PCE inflation rose 0.3 percent in August compared to the previous month. Year-on-year, it reached 2.7 percent, slightly more than in the previous month. Core PCE inflation remained stable at 2.9 percent.

As usual, the markets interpreted these figures rather optimistically. It's similar to a glass half full of water: optimists see the glass as half full, which in this case means that inflation is rising in line with expectations and does not deviate from experts' estimates. Pessimists, on the other hand, see the glass as half empty, i.e., prices in the US continue to rise and the inflation target remains a distant prospect.

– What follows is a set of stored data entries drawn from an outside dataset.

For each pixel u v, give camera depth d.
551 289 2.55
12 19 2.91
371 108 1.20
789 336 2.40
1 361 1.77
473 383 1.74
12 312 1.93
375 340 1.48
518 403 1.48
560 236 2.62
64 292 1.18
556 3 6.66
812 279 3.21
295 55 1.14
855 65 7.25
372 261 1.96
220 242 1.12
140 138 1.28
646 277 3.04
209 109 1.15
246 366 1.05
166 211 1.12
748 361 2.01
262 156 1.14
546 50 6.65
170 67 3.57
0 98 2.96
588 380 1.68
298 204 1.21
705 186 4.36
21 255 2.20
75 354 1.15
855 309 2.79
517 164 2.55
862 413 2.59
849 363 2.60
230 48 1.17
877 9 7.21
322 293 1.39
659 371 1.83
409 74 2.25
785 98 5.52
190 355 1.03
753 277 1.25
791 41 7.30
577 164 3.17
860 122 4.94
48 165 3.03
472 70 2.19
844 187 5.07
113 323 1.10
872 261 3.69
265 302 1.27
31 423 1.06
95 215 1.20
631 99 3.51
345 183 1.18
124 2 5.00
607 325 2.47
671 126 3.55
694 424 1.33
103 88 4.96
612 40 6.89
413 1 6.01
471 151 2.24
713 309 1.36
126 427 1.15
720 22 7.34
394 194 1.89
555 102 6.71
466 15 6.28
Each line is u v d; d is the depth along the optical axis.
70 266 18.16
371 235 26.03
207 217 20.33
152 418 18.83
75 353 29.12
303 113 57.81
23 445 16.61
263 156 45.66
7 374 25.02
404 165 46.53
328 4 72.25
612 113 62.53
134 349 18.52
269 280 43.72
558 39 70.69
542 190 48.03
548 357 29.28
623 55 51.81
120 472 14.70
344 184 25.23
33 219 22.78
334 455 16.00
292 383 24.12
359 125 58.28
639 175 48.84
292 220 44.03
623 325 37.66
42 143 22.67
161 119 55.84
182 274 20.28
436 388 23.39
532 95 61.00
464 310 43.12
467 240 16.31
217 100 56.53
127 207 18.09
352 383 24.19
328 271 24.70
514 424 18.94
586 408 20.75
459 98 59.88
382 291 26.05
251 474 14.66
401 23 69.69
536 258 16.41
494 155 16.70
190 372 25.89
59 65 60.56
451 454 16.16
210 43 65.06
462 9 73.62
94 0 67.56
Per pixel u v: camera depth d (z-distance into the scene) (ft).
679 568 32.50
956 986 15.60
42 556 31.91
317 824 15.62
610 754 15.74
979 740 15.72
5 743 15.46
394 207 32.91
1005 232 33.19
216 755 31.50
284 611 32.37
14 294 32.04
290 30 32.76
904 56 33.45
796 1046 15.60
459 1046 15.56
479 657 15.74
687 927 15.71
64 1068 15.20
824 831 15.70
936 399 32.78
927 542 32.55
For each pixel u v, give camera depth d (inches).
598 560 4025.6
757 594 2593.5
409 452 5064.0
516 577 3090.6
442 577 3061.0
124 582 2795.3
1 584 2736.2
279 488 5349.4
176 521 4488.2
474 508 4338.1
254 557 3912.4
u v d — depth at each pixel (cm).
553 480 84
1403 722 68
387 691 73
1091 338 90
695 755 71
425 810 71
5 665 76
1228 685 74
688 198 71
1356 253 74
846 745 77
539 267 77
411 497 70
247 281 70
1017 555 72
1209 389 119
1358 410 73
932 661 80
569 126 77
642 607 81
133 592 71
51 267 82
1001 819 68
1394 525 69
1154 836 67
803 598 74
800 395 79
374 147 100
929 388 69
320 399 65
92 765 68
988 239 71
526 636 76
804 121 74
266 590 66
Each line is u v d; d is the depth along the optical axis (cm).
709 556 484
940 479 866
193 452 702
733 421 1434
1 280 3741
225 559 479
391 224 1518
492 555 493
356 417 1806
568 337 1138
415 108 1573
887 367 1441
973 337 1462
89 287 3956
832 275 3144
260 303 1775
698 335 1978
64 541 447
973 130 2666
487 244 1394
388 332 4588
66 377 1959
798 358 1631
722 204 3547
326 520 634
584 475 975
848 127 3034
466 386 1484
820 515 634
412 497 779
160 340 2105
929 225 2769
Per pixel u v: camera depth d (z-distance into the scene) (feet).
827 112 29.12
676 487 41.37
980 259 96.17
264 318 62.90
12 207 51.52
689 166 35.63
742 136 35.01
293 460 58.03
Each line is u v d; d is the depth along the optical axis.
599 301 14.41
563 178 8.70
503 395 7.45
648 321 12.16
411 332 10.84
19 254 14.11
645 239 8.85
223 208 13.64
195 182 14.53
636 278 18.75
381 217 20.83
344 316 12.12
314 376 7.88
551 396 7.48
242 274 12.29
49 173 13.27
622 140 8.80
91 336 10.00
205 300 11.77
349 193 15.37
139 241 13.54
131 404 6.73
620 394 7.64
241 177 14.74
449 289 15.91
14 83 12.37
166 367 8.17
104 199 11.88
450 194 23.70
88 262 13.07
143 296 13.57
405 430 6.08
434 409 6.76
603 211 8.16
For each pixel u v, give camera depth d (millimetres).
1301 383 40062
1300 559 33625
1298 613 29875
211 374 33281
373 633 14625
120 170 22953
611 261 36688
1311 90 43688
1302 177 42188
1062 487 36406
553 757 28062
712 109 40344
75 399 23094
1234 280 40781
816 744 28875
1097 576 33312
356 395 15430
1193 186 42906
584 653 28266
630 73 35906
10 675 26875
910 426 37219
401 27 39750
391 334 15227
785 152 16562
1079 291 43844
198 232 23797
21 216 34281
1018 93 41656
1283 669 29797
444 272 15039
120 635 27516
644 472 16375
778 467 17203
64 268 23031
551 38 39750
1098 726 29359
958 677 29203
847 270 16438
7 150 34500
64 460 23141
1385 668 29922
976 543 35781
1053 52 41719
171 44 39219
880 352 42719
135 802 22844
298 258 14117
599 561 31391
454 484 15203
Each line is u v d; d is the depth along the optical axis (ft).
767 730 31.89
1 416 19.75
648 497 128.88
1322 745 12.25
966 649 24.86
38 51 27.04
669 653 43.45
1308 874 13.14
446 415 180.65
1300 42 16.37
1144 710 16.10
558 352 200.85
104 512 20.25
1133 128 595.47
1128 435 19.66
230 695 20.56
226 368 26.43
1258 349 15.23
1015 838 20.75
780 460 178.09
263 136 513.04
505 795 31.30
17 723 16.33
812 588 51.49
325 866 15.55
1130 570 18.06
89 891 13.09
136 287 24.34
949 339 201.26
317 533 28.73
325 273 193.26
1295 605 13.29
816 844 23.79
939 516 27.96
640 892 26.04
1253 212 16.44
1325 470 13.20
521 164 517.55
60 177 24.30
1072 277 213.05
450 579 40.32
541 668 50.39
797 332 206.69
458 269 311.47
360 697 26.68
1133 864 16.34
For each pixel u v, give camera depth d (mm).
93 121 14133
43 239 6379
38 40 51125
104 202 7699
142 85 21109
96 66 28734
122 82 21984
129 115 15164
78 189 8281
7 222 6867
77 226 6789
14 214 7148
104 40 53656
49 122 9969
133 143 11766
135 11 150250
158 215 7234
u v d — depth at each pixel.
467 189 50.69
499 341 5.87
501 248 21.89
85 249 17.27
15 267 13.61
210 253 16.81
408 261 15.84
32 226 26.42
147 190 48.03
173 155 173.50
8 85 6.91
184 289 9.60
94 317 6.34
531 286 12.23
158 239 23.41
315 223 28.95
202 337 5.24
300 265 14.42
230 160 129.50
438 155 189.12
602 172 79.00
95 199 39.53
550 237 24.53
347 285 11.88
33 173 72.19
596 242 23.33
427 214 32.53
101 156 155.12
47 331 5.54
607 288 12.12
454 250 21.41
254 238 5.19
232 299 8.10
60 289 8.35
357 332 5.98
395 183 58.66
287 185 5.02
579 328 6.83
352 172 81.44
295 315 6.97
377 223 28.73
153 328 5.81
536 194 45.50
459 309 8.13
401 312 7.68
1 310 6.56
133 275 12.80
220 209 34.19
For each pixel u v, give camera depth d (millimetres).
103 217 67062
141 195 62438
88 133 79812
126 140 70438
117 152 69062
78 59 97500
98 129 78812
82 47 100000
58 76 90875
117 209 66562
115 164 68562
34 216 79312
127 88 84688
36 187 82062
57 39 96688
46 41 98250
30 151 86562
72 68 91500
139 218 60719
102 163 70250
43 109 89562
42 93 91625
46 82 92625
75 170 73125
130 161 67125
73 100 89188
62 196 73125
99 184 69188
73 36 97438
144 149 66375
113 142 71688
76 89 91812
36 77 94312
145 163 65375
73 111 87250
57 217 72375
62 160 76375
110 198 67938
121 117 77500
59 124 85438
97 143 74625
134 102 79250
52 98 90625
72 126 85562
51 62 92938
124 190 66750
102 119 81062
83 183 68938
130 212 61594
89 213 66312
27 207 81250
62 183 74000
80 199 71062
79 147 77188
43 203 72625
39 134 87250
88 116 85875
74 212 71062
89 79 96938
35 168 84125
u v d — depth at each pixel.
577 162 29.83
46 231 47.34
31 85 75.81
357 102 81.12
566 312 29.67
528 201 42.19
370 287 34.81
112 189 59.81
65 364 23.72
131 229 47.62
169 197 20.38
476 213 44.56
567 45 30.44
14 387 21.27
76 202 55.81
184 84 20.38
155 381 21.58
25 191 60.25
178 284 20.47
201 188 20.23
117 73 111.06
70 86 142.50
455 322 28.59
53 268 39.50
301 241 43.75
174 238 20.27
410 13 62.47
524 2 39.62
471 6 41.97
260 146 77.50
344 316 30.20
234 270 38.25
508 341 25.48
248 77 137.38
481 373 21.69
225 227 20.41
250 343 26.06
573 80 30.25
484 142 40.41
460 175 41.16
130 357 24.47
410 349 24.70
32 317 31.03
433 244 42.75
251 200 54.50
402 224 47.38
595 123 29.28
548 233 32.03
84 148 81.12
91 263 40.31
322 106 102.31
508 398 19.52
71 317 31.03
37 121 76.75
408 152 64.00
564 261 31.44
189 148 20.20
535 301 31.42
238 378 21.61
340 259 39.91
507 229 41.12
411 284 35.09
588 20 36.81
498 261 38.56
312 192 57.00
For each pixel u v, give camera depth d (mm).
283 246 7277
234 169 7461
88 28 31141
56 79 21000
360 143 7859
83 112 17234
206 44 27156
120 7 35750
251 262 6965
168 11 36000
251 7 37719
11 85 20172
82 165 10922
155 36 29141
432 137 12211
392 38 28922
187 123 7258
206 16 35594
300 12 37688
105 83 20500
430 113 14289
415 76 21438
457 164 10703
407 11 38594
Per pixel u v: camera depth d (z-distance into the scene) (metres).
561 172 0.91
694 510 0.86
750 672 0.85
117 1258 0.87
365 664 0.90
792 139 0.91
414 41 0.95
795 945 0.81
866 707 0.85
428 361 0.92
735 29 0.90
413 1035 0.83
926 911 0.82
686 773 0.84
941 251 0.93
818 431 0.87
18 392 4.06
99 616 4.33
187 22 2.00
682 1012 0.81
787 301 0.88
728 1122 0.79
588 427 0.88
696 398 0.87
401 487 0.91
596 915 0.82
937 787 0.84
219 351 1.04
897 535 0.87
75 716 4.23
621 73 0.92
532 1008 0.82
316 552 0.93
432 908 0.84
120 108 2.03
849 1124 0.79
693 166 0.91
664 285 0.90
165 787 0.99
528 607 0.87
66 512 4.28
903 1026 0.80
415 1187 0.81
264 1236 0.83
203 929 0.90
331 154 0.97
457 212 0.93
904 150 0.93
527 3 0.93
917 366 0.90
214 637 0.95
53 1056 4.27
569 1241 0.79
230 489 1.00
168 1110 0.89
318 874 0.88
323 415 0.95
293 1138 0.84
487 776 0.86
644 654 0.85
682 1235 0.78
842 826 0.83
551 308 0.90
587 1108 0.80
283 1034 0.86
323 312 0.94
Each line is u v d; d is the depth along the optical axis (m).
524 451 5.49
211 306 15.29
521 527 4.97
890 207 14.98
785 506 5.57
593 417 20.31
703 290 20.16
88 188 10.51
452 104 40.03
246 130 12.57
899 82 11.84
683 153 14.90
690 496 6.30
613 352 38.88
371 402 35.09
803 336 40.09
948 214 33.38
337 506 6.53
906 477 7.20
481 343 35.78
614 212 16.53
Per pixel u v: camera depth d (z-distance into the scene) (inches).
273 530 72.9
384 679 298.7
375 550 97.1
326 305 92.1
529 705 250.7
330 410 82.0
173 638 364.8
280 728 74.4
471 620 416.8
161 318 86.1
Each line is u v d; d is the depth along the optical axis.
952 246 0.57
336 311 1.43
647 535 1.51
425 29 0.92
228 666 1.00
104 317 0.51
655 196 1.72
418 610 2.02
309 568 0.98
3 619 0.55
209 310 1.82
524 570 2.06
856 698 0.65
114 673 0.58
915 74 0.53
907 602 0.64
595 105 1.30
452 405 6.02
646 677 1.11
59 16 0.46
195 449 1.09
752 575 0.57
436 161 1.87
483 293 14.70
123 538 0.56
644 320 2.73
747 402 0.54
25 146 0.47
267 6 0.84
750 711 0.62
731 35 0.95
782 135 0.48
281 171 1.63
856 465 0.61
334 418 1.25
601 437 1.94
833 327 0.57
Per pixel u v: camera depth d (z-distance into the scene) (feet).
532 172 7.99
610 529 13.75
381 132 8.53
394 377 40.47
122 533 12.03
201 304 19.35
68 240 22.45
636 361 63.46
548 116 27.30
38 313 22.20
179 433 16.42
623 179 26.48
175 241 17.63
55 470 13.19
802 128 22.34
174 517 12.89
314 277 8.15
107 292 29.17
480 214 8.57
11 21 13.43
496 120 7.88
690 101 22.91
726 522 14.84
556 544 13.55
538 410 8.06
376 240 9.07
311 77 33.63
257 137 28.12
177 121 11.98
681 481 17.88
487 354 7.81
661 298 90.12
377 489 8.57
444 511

Entwicklung der PCE-Inflation in den Vereinigten Staaten im letzten Jahr

Current interest rates are not restrictive enough to bring core inflation back down to two percent. Trump's tariffs are undoubtedly behind this.

The good news is that retailers are not raising prices sharply. In many cases, they have stocked up on goods that were not yet subject to tariffs and are raising prices gradually in line with competition in the respective sector.

The question remains whether the price increases will end in the foreseeable future or drag on for a year or more. In that case, a further reduction in interest rates would be significantly jeopardized. Even though the markets celebrated the release of the inflation figures with a rise, we must not be deceived. Inflation in the US remains high.

New tariffs on the horizon

US President Trump is also keeping the markets in uncertainty, as he announced the introduction of further tariffs last week. Even the possibility that the US Supreme Court could overturn these tariffs in the near future is no obstacle for him.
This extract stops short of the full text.